Task to complete »
Gather from the listing below each line that includes the word "concretagem", and copy it.

Input for this task »
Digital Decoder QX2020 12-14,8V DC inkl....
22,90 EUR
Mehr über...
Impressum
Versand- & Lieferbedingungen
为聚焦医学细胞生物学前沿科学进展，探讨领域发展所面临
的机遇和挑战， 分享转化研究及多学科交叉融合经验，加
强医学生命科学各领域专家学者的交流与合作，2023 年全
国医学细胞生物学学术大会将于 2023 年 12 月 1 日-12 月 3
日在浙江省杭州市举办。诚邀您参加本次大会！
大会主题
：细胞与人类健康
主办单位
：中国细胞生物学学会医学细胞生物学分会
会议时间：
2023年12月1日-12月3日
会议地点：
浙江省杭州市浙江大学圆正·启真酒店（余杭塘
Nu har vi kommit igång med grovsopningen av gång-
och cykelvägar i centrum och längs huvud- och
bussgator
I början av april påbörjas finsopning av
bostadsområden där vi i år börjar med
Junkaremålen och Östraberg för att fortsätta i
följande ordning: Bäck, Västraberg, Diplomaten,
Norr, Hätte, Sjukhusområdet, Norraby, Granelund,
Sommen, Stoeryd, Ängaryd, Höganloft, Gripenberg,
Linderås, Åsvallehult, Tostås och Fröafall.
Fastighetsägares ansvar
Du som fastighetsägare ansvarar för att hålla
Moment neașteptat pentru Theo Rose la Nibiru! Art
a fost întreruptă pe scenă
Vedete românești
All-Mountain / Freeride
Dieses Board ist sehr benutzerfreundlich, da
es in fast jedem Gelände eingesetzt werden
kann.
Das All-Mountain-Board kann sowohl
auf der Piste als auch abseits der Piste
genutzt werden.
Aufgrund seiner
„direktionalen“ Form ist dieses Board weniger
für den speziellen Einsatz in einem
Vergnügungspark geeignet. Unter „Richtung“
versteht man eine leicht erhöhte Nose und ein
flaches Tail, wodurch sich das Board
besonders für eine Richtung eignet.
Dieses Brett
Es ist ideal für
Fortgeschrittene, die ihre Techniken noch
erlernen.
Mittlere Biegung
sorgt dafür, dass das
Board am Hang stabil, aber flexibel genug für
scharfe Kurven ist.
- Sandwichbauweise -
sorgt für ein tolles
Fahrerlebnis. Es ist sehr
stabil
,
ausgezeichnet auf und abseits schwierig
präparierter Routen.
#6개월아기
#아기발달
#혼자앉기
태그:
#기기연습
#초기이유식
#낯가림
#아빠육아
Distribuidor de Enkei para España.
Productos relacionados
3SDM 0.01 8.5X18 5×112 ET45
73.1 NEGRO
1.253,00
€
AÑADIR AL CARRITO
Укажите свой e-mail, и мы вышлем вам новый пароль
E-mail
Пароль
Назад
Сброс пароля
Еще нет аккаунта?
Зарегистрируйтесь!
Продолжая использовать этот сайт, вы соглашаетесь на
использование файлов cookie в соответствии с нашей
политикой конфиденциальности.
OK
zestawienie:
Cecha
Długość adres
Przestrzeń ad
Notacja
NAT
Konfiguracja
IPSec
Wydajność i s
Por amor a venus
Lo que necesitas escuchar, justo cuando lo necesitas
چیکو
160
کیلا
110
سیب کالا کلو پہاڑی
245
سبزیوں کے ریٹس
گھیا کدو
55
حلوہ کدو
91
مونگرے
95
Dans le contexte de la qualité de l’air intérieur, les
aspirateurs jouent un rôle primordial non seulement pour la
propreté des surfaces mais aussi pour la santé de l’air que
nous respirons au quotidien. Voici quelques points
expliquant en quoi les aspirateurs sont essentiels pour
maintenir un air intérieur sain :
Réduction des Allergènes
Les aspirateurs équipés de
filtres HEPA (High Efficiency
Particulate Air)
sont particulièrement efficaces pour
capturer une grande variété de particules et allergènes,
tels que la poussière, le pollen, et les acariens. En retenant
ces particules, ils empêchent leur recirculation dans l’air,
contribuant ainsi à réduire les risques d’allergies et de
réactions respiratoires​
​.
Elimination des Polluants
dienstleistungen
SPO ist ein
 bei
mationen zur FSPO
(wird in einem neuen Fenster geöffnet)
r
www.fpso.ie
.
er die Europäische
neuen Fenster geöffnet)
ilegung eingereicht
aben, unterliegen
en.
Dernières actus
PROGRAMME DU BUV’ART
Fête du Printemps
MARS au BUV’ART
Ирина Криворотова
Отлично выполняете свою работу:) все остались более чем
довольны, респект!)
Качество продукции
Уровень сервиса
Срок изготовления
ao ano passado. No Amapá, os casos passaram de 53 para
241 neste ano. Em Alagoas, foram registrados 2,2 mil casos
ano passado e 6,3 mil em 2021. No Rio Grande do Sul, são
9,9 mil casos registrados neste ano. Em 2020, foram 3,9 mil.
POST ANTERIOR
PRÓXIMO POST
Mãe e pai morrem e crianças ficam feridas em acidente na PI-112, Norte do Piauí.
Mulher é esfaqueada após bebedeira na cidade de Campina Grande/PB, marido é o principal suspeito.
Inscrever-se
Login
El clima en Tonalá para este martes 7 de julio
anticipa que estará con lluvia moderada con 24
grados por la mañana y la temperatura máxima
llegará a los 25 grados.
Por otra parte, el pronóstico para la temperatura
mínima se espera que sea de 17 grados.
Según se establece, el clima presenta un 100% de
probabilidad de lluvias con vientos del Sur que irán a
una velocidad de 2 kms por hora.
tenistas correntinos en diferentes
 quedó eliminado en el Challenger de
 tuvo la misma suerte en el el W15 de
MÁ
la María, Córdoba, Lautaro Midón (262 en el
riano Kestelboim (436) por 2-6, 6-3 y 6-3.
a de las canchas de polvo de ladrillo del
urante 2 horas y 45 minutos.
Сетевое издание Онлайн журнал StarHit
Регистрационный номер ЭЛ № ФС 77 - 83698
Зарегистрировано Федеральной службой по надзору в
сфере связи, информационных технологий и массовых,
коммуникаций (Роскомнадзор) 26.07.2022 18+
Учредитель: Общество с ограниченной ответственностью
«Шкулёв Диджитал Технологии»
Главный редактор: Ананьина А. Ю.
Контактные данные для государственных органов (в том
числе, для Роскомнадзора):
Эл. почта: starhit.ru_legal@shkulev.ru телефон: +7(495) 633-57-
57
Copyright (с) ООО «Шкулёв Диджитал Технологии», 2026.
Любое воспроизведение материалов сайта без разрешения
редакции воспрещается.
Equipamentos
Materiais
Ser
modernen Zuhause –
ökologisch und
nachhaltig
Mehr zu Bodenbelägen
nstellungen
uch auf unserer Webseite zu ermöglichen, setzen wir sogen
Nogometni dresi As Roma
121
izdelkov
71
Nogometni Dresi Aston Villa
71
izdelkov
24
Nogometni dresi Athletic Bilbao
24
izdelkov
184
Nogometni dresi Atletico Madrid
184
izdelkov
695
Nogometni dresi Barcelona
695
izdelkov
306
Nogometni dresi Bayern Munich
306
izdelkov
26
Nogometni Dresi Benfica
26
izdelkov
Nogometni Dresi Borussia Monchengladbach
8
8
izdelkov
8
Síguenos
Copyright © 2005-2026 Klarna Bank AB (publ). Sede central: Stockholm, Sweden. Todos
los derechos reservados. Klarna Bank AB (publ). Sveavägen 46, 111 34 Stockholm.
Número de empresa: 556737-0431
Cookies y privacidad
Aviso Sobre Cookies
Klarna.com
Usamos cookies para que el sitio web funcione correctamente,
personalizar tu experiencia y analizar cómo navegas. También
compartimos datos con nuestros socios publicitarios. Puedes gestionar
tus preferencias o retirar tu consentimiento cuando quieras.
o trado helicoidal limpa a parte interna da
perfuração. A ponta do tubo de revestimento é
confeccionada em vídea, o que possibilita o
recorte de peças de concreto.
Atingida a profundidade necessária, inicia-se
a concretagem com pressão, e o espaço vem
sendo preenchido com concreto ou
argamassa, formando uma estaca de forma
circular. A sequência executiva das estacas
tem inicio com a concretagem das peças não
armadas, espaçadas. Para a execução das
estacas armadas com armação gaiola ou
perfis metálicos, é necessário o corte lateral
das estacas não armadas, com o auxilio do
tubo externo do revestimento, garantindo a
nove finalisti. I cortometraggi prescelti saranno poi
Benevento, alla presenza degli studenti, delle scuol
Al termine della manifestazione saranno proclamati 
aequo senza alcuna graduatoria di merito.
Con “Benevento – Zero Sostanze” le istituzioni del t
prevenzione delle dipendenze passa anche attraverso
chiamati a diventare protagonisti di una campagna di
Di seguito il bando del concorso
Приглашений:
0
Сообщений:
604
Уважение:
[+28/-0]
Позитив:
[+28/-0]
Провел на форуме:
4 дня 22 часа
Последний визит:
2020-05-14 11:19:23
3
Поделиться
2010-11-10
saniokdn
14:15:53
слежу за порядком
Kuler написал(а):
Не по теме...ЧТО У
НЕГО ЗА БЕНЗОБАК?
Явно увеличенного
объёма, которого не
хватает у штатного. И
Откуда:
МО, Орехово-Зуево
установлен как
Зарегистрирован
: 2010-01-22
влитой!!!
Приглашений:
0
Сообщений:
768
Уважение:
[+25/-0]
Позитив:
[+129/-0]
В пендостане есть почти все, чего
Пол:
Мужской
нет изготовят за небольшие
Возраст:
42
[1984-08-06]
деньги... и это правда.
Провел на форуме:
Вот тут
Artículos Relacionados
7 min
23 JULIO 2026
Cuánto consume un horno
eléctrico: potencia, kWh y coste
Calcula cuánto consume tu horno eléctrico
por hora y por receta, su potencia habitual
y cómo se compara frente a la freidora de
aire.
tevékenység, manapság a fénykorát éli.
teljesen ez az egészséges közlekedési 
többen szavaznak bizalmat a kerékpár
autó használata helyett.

Solution to this task »
a concretagem com pressão, e o espaço vem
tem inicio com a concretagem das peças não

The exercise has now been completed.